Soto tersebut dibuat sedikit berbeda dari Soto Banjar, baik dari sisi bumbu maupun tampilan. Bila Soto Banjar berwarna kuning keemasan, Soto Dayak warnanya hitam pekat. Warna hitam itu berasal dari sambal khusus yang dibuat oleh Yusri. Sambal tersebut merupakan sambal andalan keluarga besarnya.
Ssst.. menurut Yusri, Soto Dayak sebenarnya tidak pernah ada. Itu bisa-bisanya dia saja untuk mem-branding Soto Banjar-nya menjadi soto yang unik. Tujuannya tentu saja agar masyarakat Batam banyak yang penasaran sehingga berbondong-bondong mencicip soto tersebut.
Strategi bisnis yang ia jalankan ternyata berhasil. Setelah memodifikasi produk, jumlah pengunjung meningkat tajam. Hingga akhirnya ia memutuskan untuk menyewa sebuah ruko agar pengunjung lebih nikmat mencicip soto yang ia tawarkan. Setelah satu tahun membuka warung "misbar" aka gerimis bubar di kawasan Batamcentre, ia kini menempati salah satu ruko di Komplek Tiban City Square. Ruko tersebut persisis di sebrang KFC Tiban.
Ruko itu cukup luas, ada belasan meja mungil yang bisa ditempati pengunjung. Ada meja yang dipadankan dengan kursi-kursi kayu yang etnik, ada juga yang berbentuk lesehan. Pengunjung bisa duduk-duduk santai seperti sedang "ngariung" di ruang keluarga. Apalagi juga disediakan televisi yang cukup besar, bisa untuk menonton film atau bahkan karaoke.
Tak hanya itu, pengunjung juga bisa makan atau berfoto dengan aneka aksesories khas Dayak dan Indian. Ada panah dan penutup kepala. Selain itu, ada tulisan-tulisan berbentuk persegi yang kekinian. Tulisan yang ditampilkan pun lucu-lucu, seperti "Sedang Mencari Jodoh di Soto Dayak" atau "Dulu Saya Pernah Kurus".

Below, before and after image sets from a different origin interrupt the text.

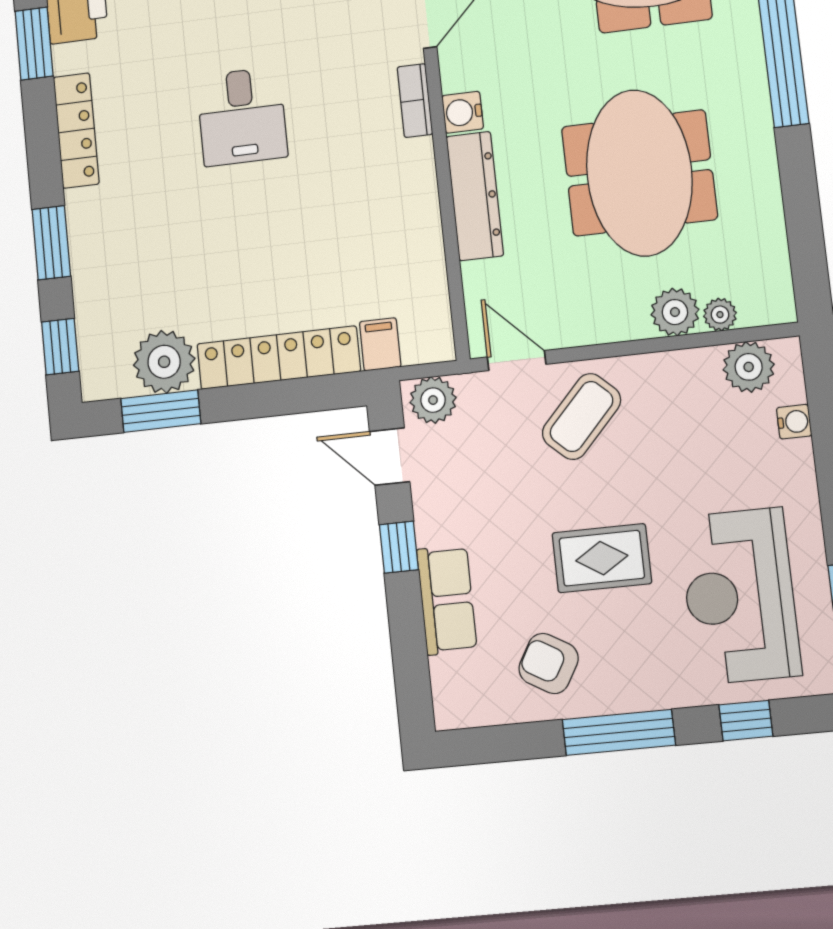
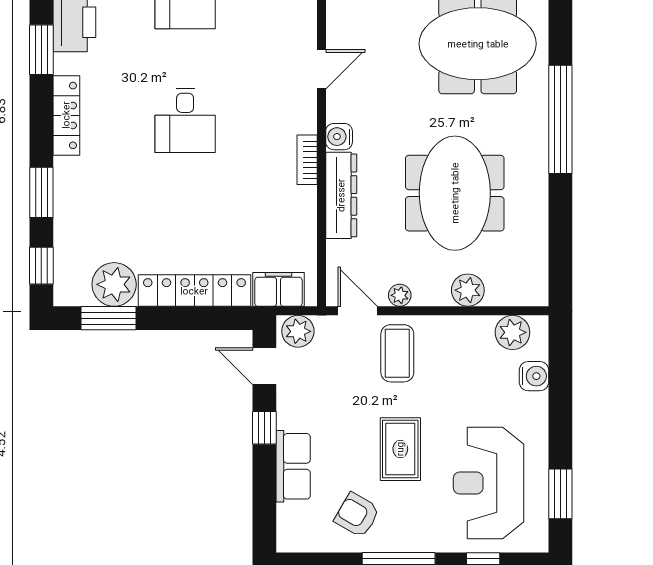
bookcase: (415, 101) -> (307, 160), moved
plant: (720, 315) -> (400, 295), moved
filing cabinet: (380, 344) -> (278, 289), width x2.00
coffee table: (582, 416) -> (397, 353), turned -43
water cooler: (794, 422) -> (534, 376), width x1.38, depth x1.38
rug: (602, 558) -> (400, 449), turned 90

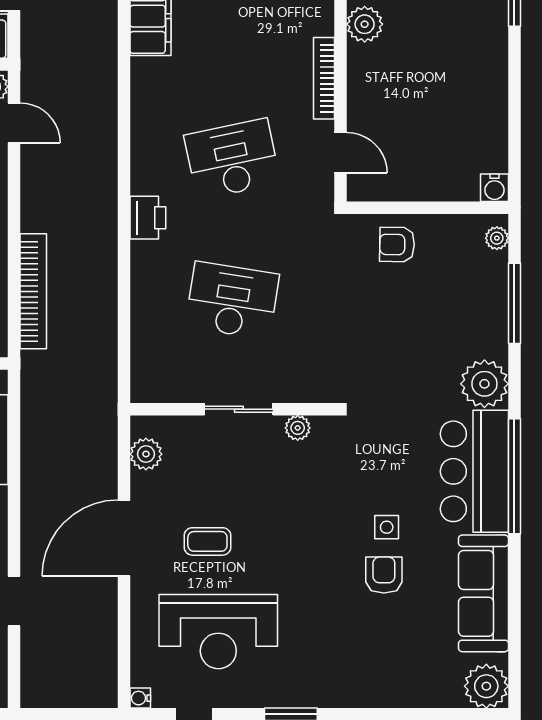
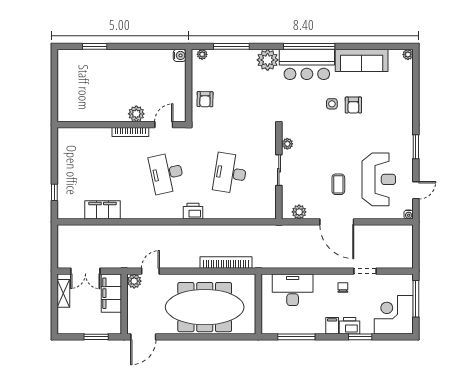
plant: (365, 24) -> (136, 114), moved
armchair: (384, 575) -> (353, 105), turned -90
plant: (486, 686) -> (408, 54), width x0.53, depth x0.53

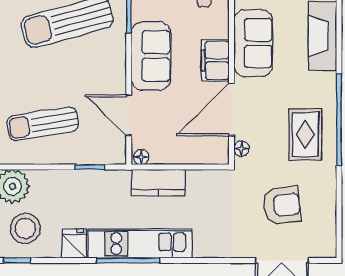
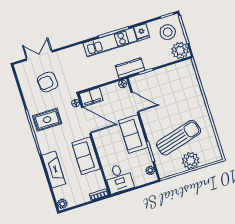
filing cabinet: (215, 60) -> (91, 97), moved, turned 90
door: (231, 109) -> (86, 120), hinge flipped
sun lounger: (43, 124) -> (175, 85), removed
rug: (305, 134) -> (47, 120), turned 90
kitchen counter: (158, 183) -> (130, 68), moved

Yusri mengungkapkan ia memang sengaja menyediakan dinding tersebut untuk dicorat-coret pengunjung. Tujuannya agar dinding tersebut lebih cantik dan tidak kosong melompong. Saat awal dibuka pada September 2016 lalu, ia sebenarnya ingin menghias dinding tersebut dengan lukisan atau wallpaper, namun karena biayanya cukup tinggi ia mengurungkan rencana tersebut.
Ia akhirnya memiliki ide untuk membiarkan didinding tersebut hitam polos begitu saja agar bisa digunakan pengunjung untuk mengekspresikan diri. Ia mengatakan daripada keluar uang sekitar Rp6 juta untuk menghias dinding, mending membeli kapur warna-warni yang harganya hanya ratusan ribu. Apalagi bila dibuat seperti itu, dekorasi dinding di kedai makan tersebut lebih variatif, bisa berubah setiap waktu sesuai dengan coretan pengunjung, sehingga tidak perlu upaya ekstra agar suasana kedai selalu terlihat baru.
Yusri menuturkan, saat pertama kali berjualan soto ia hanya memiliki satu karyawan. Kini setelah dua tahun berlalu, ia sudah memiliki tujuh karyawan yang sangat solid. Tujuh karyawan tersebut bekerja dari Selasa hingga Minggu, mulai pukul 11:00 hingga 24:00 WIB. Namun karena semuanya laki-laki, akhirnya setiap Jumat diputuskan baru beroperasi setiap pukul 13:00 WIB, karena sebagian ada yang harus menjalankan shalat Jumat.